Он с детства полюбил овал
Он с детства полюбил овал
В некоторых случаях основы мировоззрения можно изображать геометрически.
Когда-то один молодой человек написал:
Я с детства не любил овал,
Я с детства угол рисовал…
Другой молодой человек несколько лет спустя откликнулся:
Меня как видно,
Бог не звал
И вкусом не снабдил утонченным…
Я с детства полюбил овал
За то, что он такой законченный.
Бдительный блюститель чистоты идеологических риз мог бы сразу определить, что у первого автора «наше» мировоззрение, а у второго совершенно не наше. Настолько не наше, что вести с ним какие-то просветительные беседы или прорабатывать на собраниях бесполезно, проще сразу дать срок, подобрав соответствующий пункт статьи 58-й Уголовного кодекса: создание контрреволюционной организации, просто террор или что-нибудь в этом духе.
В крайнем случае его можно было обвинить в мелкобуржуазности, абстрактном гуманизме и мягкотелости: в те времена и мягкотелым тоже сроки мотали немалые.
Преданные приверженцы самых различных и даже очень враждебных друг другу идеологий по существу скроены из одного и того же материала и всегда решительно чертят угол.
Я лично знаком с людьми, которые, начав с пятиконечной звезды, теперь с тем же остервенением рисуют звезду шестиконечную или крест, который тоже, как известно, состоит из углов (надеюсь, понятно, что я здесь выступаю не против угловатых символов, а только против остервенения).
Автор первых стихов – Павел Коган, поэт и революционный Романтик, навсегда оставшийся молодым, – он погиб в 42-м году в возрасте 24 лет. Я не знаю, что бы с ним случилось, если бы не война. Возможно, он погиб бы в лагерях, потому что со временем «наше мировоззрение», оставшись угловатым по существу, стало более благосклонным к лицам, которые загоняя в угол других, сами умели держаться извилистой линии. Может, он и сам научился бы выписывать кренделя, а может, в конце концов угловатый или, точнее, зигзагообразный путь привел бы его, как многих наших романтиков, в лоно нового учения – противоположного первоначальному, но столь же непогрешимого.
Но речь сейчас не о Когане, а о том другом поэте, который с детства питал пристрастие к враждебным нашему строю формам. За это пристрастие он в свое время был если не законно, то во всяком случае закономерно наказан: отсидел восемь месяцев на Лубянке и отбыл несколько лет в ссылке. А потом, во времена торжества ленинских норм и социалистической законности, был великодушно прощен. А потом, в период еще большего укрепления ленинских норм, оказался на другой половине нашей овальной планеты…
Этот поэт – Наум Коржавин.

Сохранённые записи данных

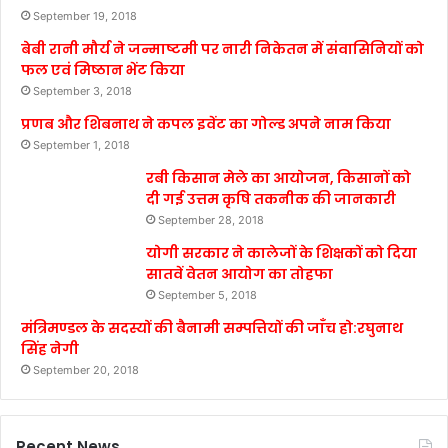
September 19, 2018
बेबी रानी मौर्य ने जन्माष्टमी पर नारी निकेतन में संवासिनियों को
फल एवं मिष्ठान भेंट किया
September 3, 2018
प्रणब और शिबनाथ ने कपल इवेंट का गोल्ड अपने नाम किया
September 1, 2018
रबी किसान मेले का आयोजन, किसानों को
दी गई उत्तम कृषि तकनीक की जानकारी
September 28, 2018
योगी सरकार ने कालेजों के शिक्षकों को दिया
सातवें वेतन आयोग का तोहफा
September 5, 2018
मंत्रिमण्डल के सदस्यों की बैनामी सम्पत्तियों की जाँच हो:रघुनाथ
सिंह नेगी
September 20, 2018
Recent News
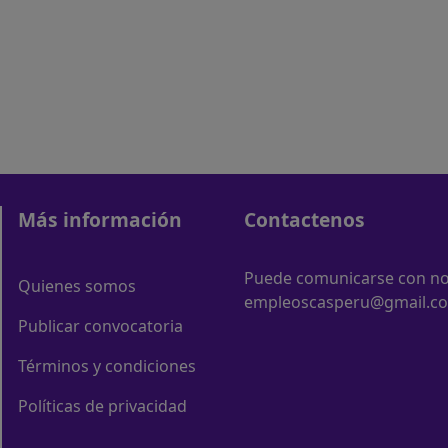
Más información
Contactenos
Puede comunicarse con nos
Quienes somos
empleoscasperu@gmail.c
Publicar convocatoria
Términos y condiciones
Políticas de privacidad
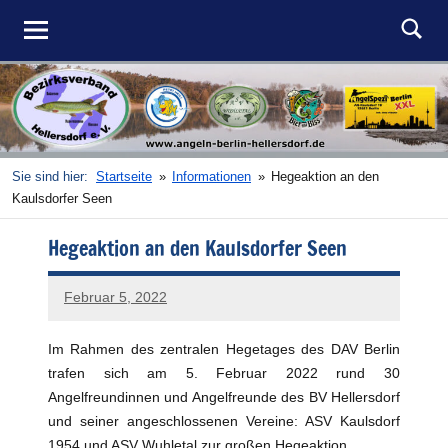
DAV
Angeln
Zum
in
Inhalt
BV
Such
Berlin-
springen
Hellersdorf
Hellersdorf
e.V.
Sie sind hier:
Startseite
Informationen
Hegeaktion an den
Kaulsdorfer Seen
Hegeaktion an den Kaulsdorfer Seen
Februar 5, 2022
admin
Im Rahmen des zentralen Hegetages des DAV Berlin
trafen sich am 5. Februar 2022 rund 30
Angelfreundinnen und Angelfreunde des BV Hellersdorf
und seiner angeschlossenen Vereine: ASV Kaulsdorf
1954 und ASV Wuhletal zur großen Hegeaktion.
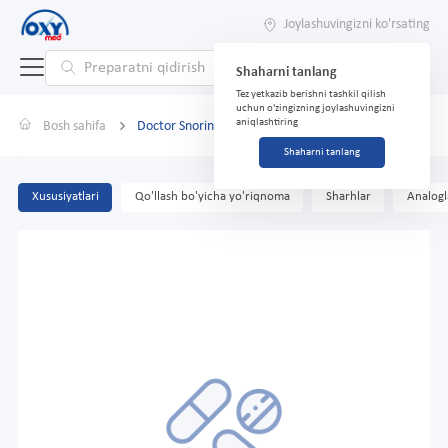
Joylashuvingizni ko'rsating
Shaharni tanlang
Tez yetkazib berishni tashkil qilish
uchun o'zingizning joylashuvingizni
aniqlashtiring
Bosh sahifa
Doctor Snoring Ex, yamoq (kichik/o'rta)
Shaharni tanlang
Xususiyatlari
Qo'llash bo'yicha yo'riqnoma
Sharhlar
Analogl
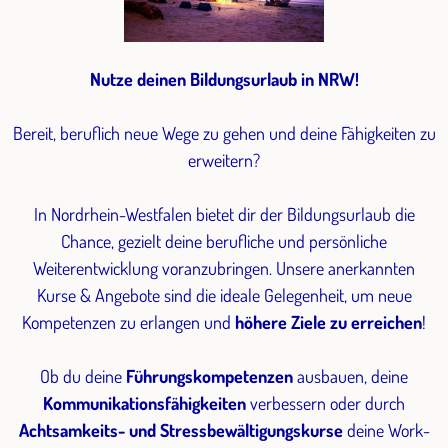
Nutze deinen Bildungsurlaub in NRW!
Bereit, beruflich neue Wege zu gehen und deine Fähigkeiten zu
erweitern?
In Nordrhein-Westfalen bietet dir der Bildungsurlaub die
Chance, gezielt deine berufliche und persönliche
Weiterentwicklung voranzubringen. Unsere anerkannten
Kurse & Angebote sind die ideale Gelegenheit, um neue
Kompetenzen zu erlangen und
höhere Ziele zu erreichen
!
Ob du deine
Führungskompetenzen
ausbauen, deine
Kommunikationsfähigkeiten
verbessern oder durch
Achtsamkeits- und Stressbewältigungskurse
deine Work-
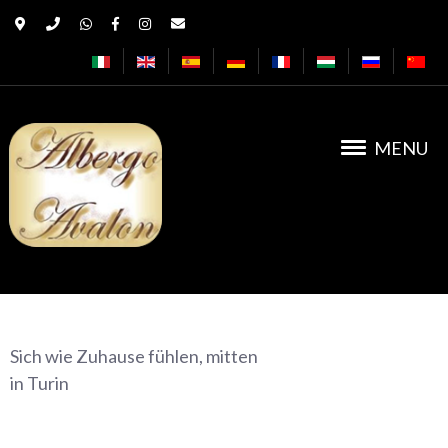
MENU
Albergo Avalon
Sich wie Zuhause fühlen, mitten
in Turin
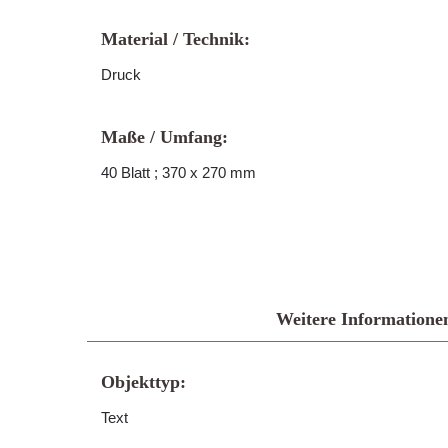
Material / Technik:
Druck
Maße / Umfang:
40 Blatt ; 370 x 270 mm
Weitere Informatione
Objekttyp:
Text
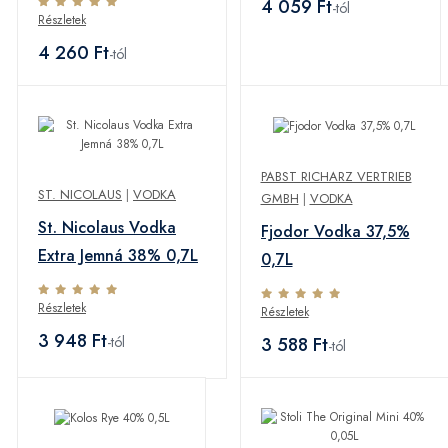
4 059 Ft
-tól
Részletek
4 260 Ft
-tól
PABST RICHARZ VERTRIEB
ST. NICOLAUS
|
VODKA
GMBH
|
VODKA
St. Nicolaus Vodka
Fjodor Vodka 37,5%
Extra Jemná 38% 0,7L
0,7L
Részletek
Részletek
3 948 Ft
3 588 Ft
-tól
-tól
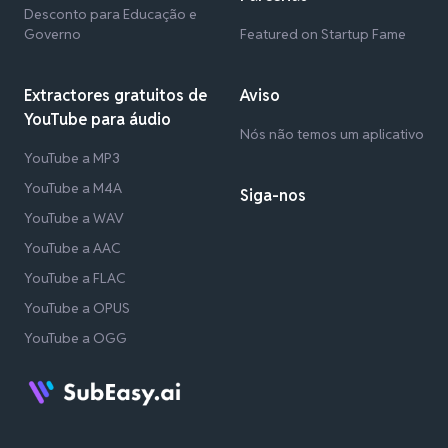
Desconto para Educação e
Governo
Featured on Startup Fame
Extractores gratuitos de
Aviso
YouTube para áudio
Nós não temos um aplicativo
YouTube a MP3
YouTube a M4A
Siga-nos
YouTube a WAV
YouTube a AAC
YouTube a FLAC
YouTube a OPUS
YouTube a OGG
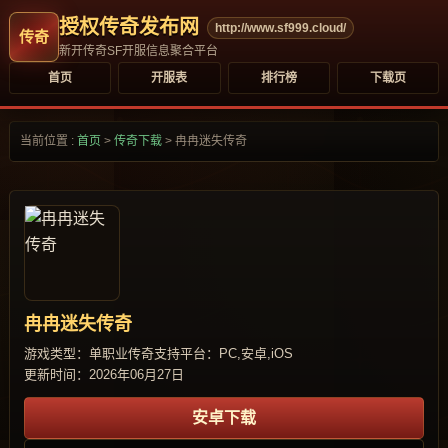
授权传奇发布网
http://www.sf999.cloud/
新开传奇SF开服信息聚合平台
首页
开服表
排行榜
下载页
当前位置 :
首页
>
传奇下载
>
冉冉迷失传奇
冉冉迷失传奇
游戏类型：单职业传奇
支持平台：PC,安卓,iOS
更新时间：2026年06月27日
安卓下载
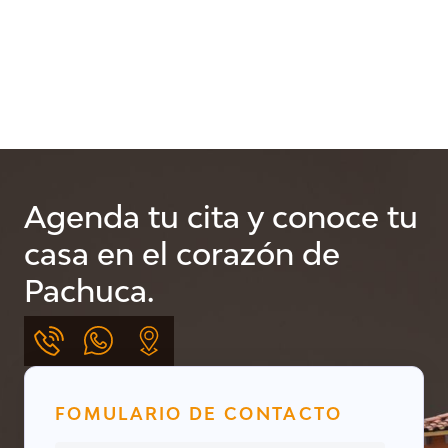
Agenda tu cita y conoce tu
casa en el corazón de
Pachuca.
FOMULARIO DE CONTACTO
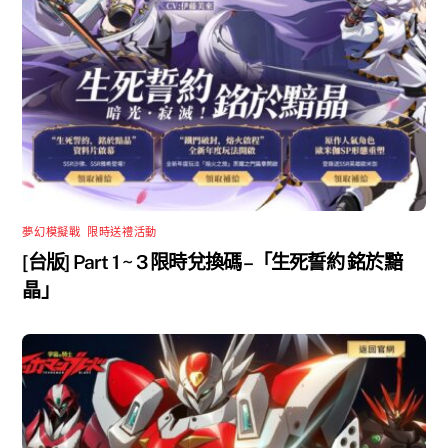
夢幻模擬戰
,
限時送禮活動
[台版] Part 1 ~ 3 限時兌換碼 –「生死誓約 銘於黯
晶」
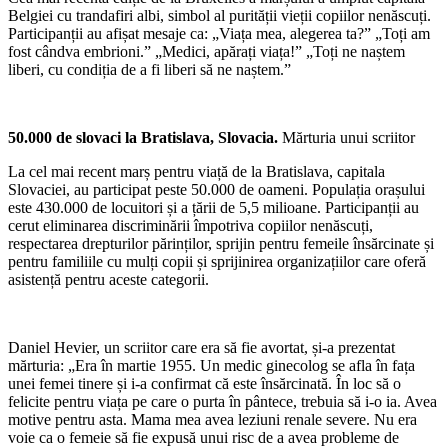
Belgiei cu trandafiri albi, simbol al purității vieții copiilor nenăscuți.
Participanții au afișat mesaje ca: „Viața mea, alegerea ta?” „Toți am
fost cândva embrioni.” „Medici, apărați viața!” „Toți ne naștem
liberi, cu condiția de a fi liberi să ne naștem.”
50.000 de slovaci la
Bratislava,
Slovacia.
Mărturia unui scriitor
La cel mai recent marș pentru viață de la Bratislava, capitala
Slovaciei, au participat peste 50.000 de oameni. Populația orașului
este 430.000 de locuitori și a țării de 5,5 milioane. Participanții au
cerut eliminarea discriminării împotriva copiilor nenăscuți,
respectarea drepturilor părinților, sprijin pentru femeile însărcinate și
pentru familiile cu mulți copii și sprijinirea organizațiilor care oferă
asistență pentru aceste categorii.
Daniel Hevier, un scriitor care era să fie avortat, și-a prezentat
mărturia: „Era în martie 1955. Un medic ginecolog se afla în fața
unei femei tinere și i-a confirmat că este însărcinată. În loc să o
felicite pentru viața pe care o purta în pântece, trebuia să i-o ia. Avea
motive pentru asta. Mama mea avea leziuni renale severe. Nu era
voie ca o femeie să fie expusă unui risc de a avea probleme de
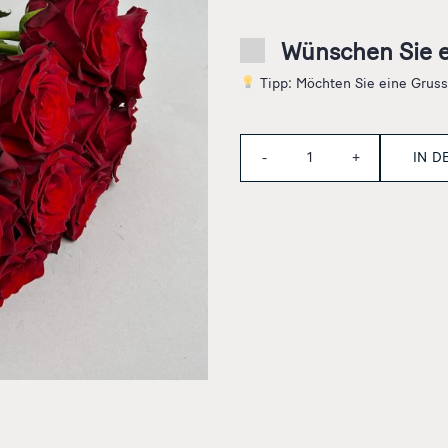
Wünschen Sie e
Tipp: Möchten Sie eine Grussb
Anzahl
IN 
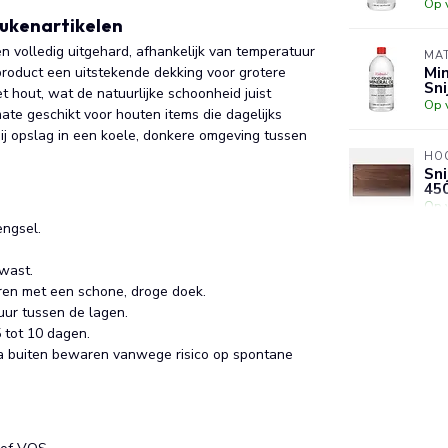
Op 
eukenartikelen
n volledig uitgehard, afhankelijk van temperatuur
MAT
Mi
t product een uitstekende dekking voor grotere
Sni
t hout, wat de natuurlijke schoonheid juist
Op 
mate geschikt voor houten items die dagelijks
bij opslag in een koele, donkere omgeving tussen
HO
Sni
450
Op 
ngsel.
DÉ
kwast.
Br
– n
eren met een schone, droge doek.
Op 
uur tussen de lagen.
 tot 10 dagen.
na buiten bewaren vanwege risico op spontane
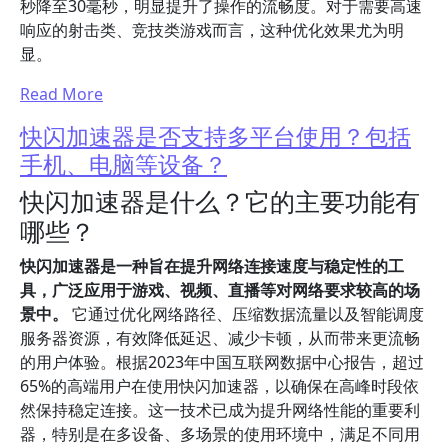
秒降至30毫秒，明显提升了操作的流畅度。对于需要高速
响应的射击类、竞技类游戏而言，这种优化效果尤为明
显。
Read More
快闪加速器是否支持多平台使用？包括
手机、电脑等设备？
快闪加速器是什么？它的主要功能有
哪些？
快闪加速器是一种旨在提升网络连接速度与稳定性的工
具，广泛应用于游戏、视频、直播等对网络要求较高的场
景中。
它通过优化网络路径、压缩数据流量以及智能调度
服务器资源，有效降低延迟、减少卡顿，从而带来更流畅
的用户体验。根据2023年中国互联网数据中心报告，超过
65%的高端用户在使用快闪加速器，以确保在高峰时段依
然保持稳定连接。这一技术已成为提升网络性能的重要利
器，特别是在多设备、多场景的使用环境中，满足不同用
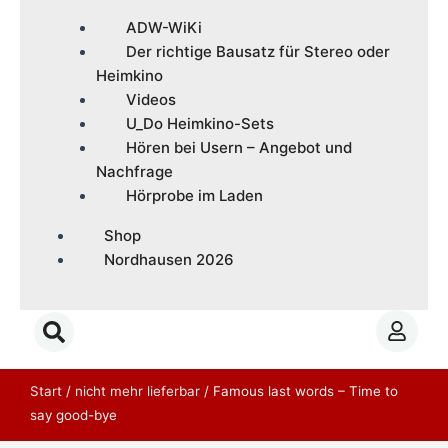
ADW-WiKi
Der richtige Bausatz für Stereo oder
Heimkino
Videos
U_Do Heimkino-Sets
Hören bei Usern – Angebot und
Nachfrage
Hörprobe im Laden
Shop
Nordhausen 2026
Start
/
nicht mehr lieferbar
/ Famous last words – Time to
say good-bye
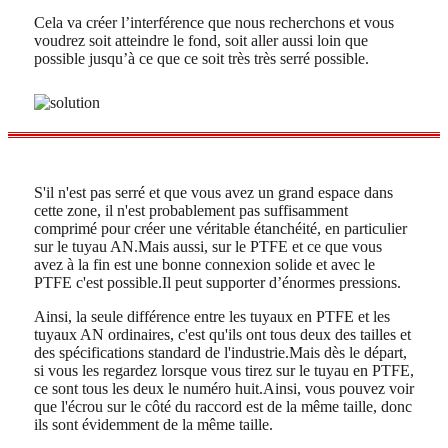
Cela va créer l’interférence que nous recherchons et vous
voudrez soit atteindre le fond, soit aller aussi loin que
possible jusqu’à ce que ce soit très très serré possible.
S'il n'est pas serré et que vous avez un grand espace dans
cette zone, il n'est probablement pas suffisamment
comprimé pour créer une véritable étanchéité, en particulier
sur le tuyau AN.Mais aussi, sur le PTFE et ce que vous
avez à la fin est une bonne connexion solide et avec le
PTFE c'est possible.Il peut supporter d’énormes pressions.
Ainsi, la seule différence entre les tuyaux en PTFE et les
tuyaux AN ordinaires, c'est qu'ils ont tous deux des tailles et
des spécifications standard de l'industrie.Mais dès le départ,
si vous les regardez lorsque vous tirez sur le tuyau en PTFE,
ce sont tous les deux le numéro huit.Ainsi, vous pouvez voir
que l'écrou sur le côté du raccord est de la même taille, donc
ils sont évidemment de la même taille.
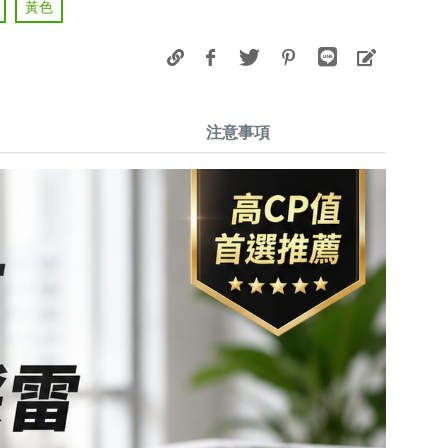
黃色
注意事項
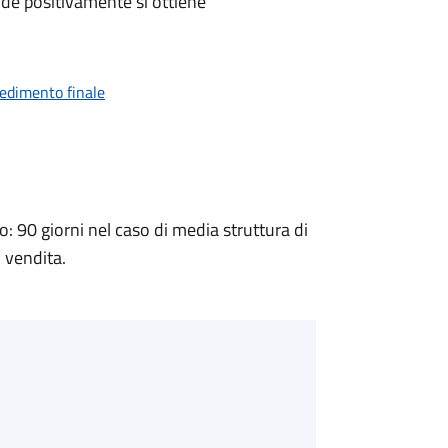
de positivamente si ottiene
vedimento finale
90 giorni nel caso di media struttura di
i vendita.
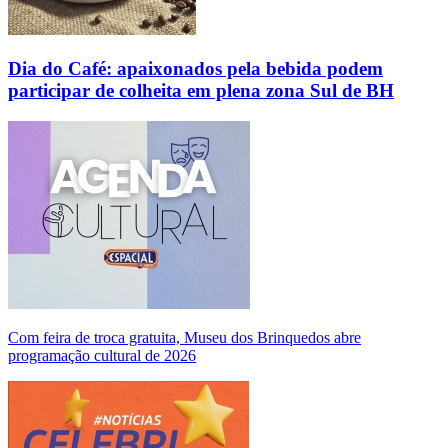
Dia do Café: apaixonados pela bebida podem
participar de colheita em plena zona Sul de BH
Com feira de troca gratuita, Museu dos Brinquedos abre
programação cultural de 2026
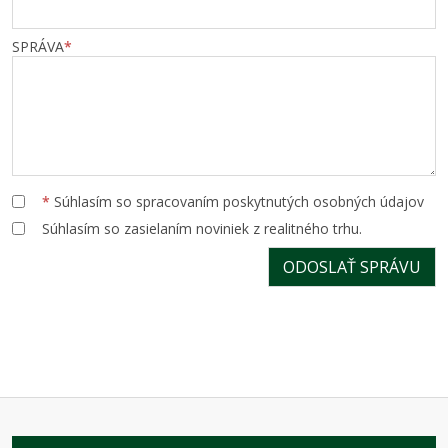
SPRÁVA
*
*
Súhlasím so spracovaním poskytnutých osobných údajov
Súhlasím so zasielaním noviniek z realitného trhu.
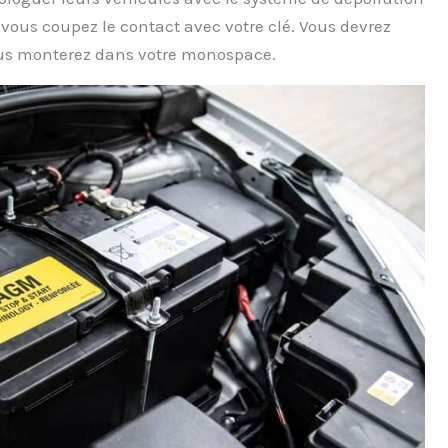
 vous coupez le contact avec votre clé. Vous devrez
ous monterez dans votre monospace.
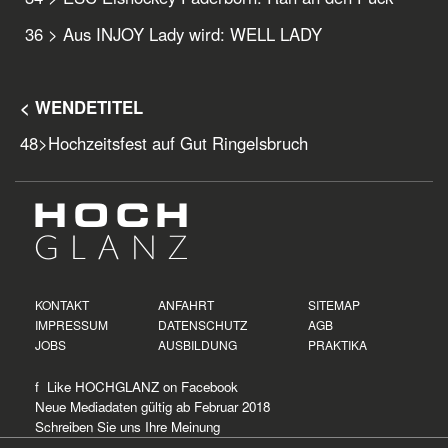
36
> Aus INJOY Lady wird: WELL LADY
< WENDETITEL
48
>
Hochzeitsfest auf Gut Ringelsbruch
KONTAKT
ANFAHRT
SITEMAP
IMPRESSUM
DATENSCHUTZ
AGB
JOBS
AUSBILDUNG
PRAKTIKA
f Like HOCHGLANZ on
Facebook
Neue
Mediadaten
gültig ab Februar 2018
Schreiben Sie uns Ihre Meinung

_Задание 1_
Ответьте по фрагменту о стихах про овал:
(a) В каком году и в каком возрасте погиб Павел Коган?
(b) Сколько месяцев второй поэт провёл на Лубянке?
(c) Какая статья Уголовного кодекса названа во фрагменте?
_Задание 2_
Покажите каждую строку записей, где встречается слово "tuyaux".

_Ответ 1_
(a) В 42-м году, в возрасте 24 лет.
(b) Восемь месяцев.
(c) Статья 58-я.

_Ответ 2_
Ainsi, la seule différence entre les tuyaux en PTFE et les
tuyaux AN ordinaires, c'est qu'ils ont tous deux des tailles et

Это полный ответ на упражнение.